In December, officials in the agrarian community approved a unique 
ordinance that prohibits any applications to the township that 
violate federal law. While it does not mention medical marijuana, 
it's clearly a tactic to block Breakwater Alternative Treatment 
Center's proposed growing site.

"It's not a genuine act. It's not something they had on the books 
ever before. It's designed for a single purpose," said Jon Fisher, a 
Breakwater official. "It's baloney."

That's why his group is likely, although not yet certain, to file a 
lawsuit in Superior Court in the coming weeks.

And he's adamant that Upper Freehold is wrong.

"Give us a fair shake," he said. "If you would have treated me 
fairly, it wouldn't have come to this."


The state health department has taken a decidedly hands-off approach 
in handling the local debates. No representatives have been present 
at township zoning hearings, which have turned heated in some cases.

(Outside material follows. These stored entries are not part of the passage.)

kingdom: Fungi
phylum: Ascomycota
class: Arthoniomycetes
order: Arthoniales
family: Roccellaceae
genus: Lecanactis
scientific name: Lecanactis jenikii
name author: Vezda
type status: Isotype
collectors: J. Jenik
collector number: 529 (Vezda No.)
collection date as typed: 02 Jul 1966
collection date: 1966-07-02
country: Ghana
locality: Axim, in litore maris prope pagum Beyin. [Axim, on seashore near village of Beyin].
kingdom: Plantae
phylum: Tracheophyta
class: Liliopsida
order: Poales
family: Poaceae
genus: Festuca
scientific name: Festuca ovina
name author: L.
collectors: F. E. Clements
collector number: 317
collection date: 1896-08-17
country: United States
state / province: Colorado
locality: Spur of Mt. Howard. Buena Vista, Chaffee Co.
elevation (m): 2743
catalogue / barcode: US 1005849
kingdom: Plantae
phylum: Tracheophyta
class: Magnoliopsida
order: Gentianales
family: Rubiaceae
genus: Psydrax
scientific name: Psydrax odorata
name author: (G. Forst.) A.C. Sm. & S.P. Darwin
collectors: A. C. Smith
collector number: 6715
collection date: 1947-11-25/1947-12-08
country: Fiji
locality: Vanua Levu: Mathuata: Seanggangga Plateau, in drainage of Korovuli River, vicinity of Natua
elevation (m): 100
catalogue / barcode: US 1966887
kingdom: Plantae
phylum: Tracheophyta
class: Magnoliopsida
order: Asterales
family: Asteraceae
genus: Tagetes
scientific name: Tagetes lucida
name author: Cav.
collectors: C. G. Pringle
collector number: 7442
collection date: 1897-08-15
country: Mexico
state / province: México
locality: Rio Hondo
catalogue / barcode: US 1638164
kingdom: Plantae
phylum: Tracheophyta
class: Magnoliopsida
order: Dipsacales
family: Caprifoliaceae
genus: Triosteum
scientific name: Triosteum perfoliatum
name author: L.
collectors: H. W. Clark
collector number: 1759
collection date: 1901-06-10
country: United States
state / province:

Despite criticism from some center officials, Leusner, the department 
spokeswoman, said this is standard procedure.

"By way of familiar example, when a hospital or surgery center 
applies to the Department for a license to operate, the Department 
does not attend municipal meetings on its behalf," she said in an e-mail.

Sen. Nicholas Scutari (D-Union), who cosponsored the state law, said 
he's recently encouraged by the resources the administration has 
devoted, including the hiring of O'Brien.

"There's no real progress. It's been two years, and it's all about 
the people, and the people are still suffering," he said. "It's terrible.

"I hope we're not having the same conversation 12 months from now."